From John Rogers at the trial in Washington.

Microsoft Corp began its defense against sweeping antitrust charges by the Justice Department and 20 states with an opening statement Tuesday morning in which lead attorney John Warden lashed out at the government’s portrayal of the company.

After opining that the trial was wholly unnecessary Warden described the government’s case as long on rhetoric, but short on subject and said its attempt to demonize chief executive Bill Gates was emblematic of this approach. It is an approach that Warden described as typical of the government’s general misinterpretation of antitrust law – that it wrongly characterizes evidence of tough competition as proof of anti- competitive conduct.

Warden, who spoke in a relaxed and familiar manner that sometimes had even reserved Judge Thomas Penfield Jackson breaking into a wide grin, asserted that antitrust law is not a code of civility in business and was designed to protect competition, not specific competitors.

He spent much of the morning offering proof that rival Netscape Communications Corp has had, and still does have, ample access to distribution channels for its Navigator browser – contrary to the government’s contention that Microsoft has effectively closed off such channels as PC manufacturers and internet service providers through allegedly exclusive and illegal arrangements with the major players in those areas.

Warden cited Netscape internal documents that outlined plans for the distribution of more than 100 million copies of its browser through a marketing blitz called Netscape Everywhere, and to enlist the help of roughly 11,000 partners in distribution initiatives.

The opening statement stayed close to the original basis for the case; the issues of Microsoft illegally tying its Internet Explorer browser to the Windows operating system, as well as the nature of its deals with OEMs and ISPs. Warden reiterated Microsoft’s party line that the IE code in Windows 98 is an integral part of the operating system and that its removal would prove both technologically catastrophic and a disappointment to consumers.

He offered as evidence a March 1998 letter from Netscape’s counsel to Assistant Attorney General Joel Klein, in which he states it is simply not possible to delete any portion of IE or of the browser functionality, from Windows 98 as presently configured without severely interfering with the operating system.

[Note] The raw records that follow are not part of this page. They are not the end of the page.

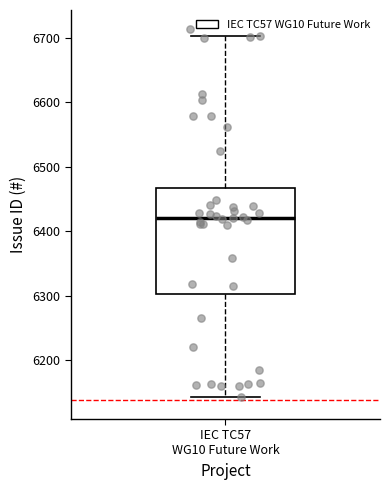

Where does the lower whisker of the box for IEC TC57 WG10 Future Work end on the y-axis? The values are not printed on the chart, so give them approximately, as read against the axis.

6140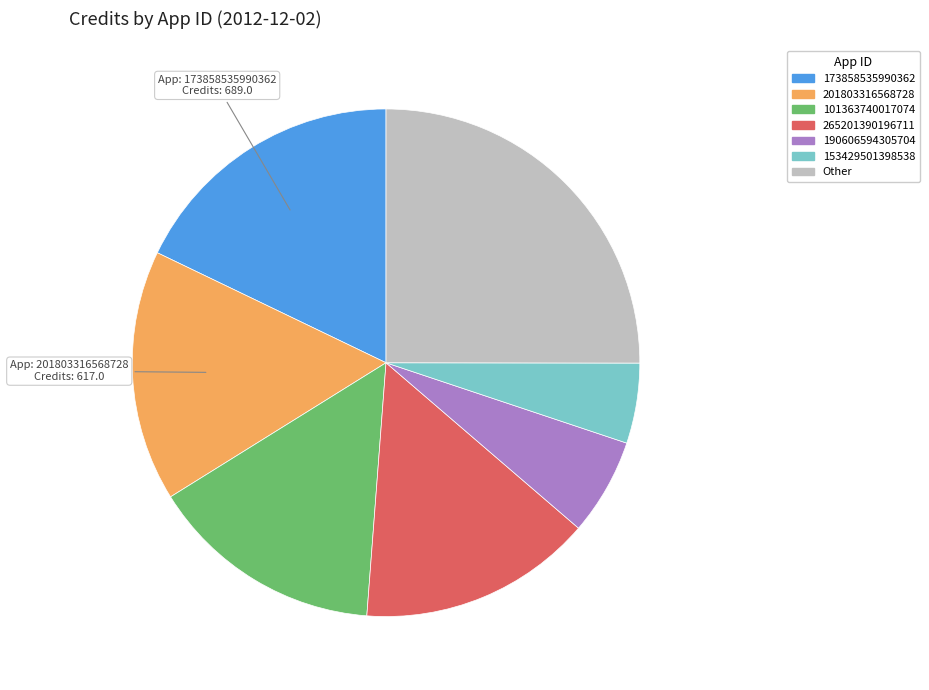

Count the number of slices in the pie.

7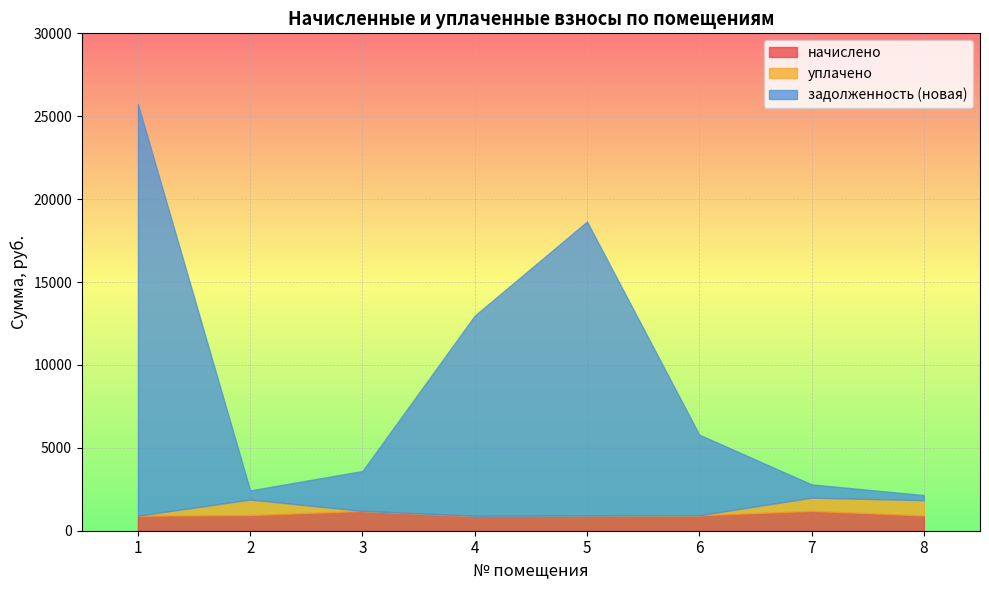

Rank the series by their maximum value, from highest to lowest.

задолженность (новая), начислено, уплачено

Microsoft contends that it was publicly talking about the concept of browsing functionality in the operating system before anyone had even heard of Netscape. Microsoft also intends to offer testimony from software developers that indicates they have come to depend on the browsing functionality in Windows to make their own products better.

As for its exclusive deals with industry partners, Warden asserted that they were being made when Microsoft had a single-digit share of the browser market and thus should have been seen as pro-competitive. He said that the company’s arrangements with ISPs left them free to provide Netscape’s browser if consumers wanted it and denied that Microsoft ever ended a relationship with an ISP for failure to distribute enough copies of IE.

Concerning the much-scrutinized deal with America Online Inc, Warden said that Microsoft and Netscape competed head-to-head for a customer and that Microsoft won because its ‘componentized’ design for IE was easier to integrate into AOL’s proprietary client software. AOL chief executive Steve Case has been quoted as saying the deal was sealed with the promise of promotional considerations for his company’s service within the Windows desktop, while Justice’s chief prosecutor David Boies contends that Microsoft offered AOL money to screw Netscape. The AOL deal could end as soon as January 1.

Warden also asserted that Microsoft’s OEM licensing agreements never attempted to limit software that could be shipped with new PCs or preclude non-Microsoft icons from the desktop. On the issue of the infamous market division meeting with Netscape, Warden insisted that Netscape’s account was fantastical, either having been blown out of proportion or outright concocted. The meeting, according to Microsoft, was carried out to explore the possibility of a mutually beneficial relationship. Warden said that the company’s claims of threats against it by Microsoft are baseless.

What Warden did not do in his opening statement, curiously, was spend any meaningful amount of time expanding on what he himself described as the crazy quilt of email fragments that form the core of the government’s case. Microsoft had been insistent that the snippets of information released by Boies in Monday’s opening statement could be largely dismissed as insignificant and misleading when seen in context. Warden did offer two brief examples, one of which was intended to dismiss claims of a threat it made to Intel Corp, as fictional, but went no further than that.

Speaking to reporters outside the courthouse, Boies admitted he was surprised that Microsoft chose not to deal more closely with the evidence presented as the basis of the government’s complaint. He said the company had its chance to put the information in context but simply didn’t.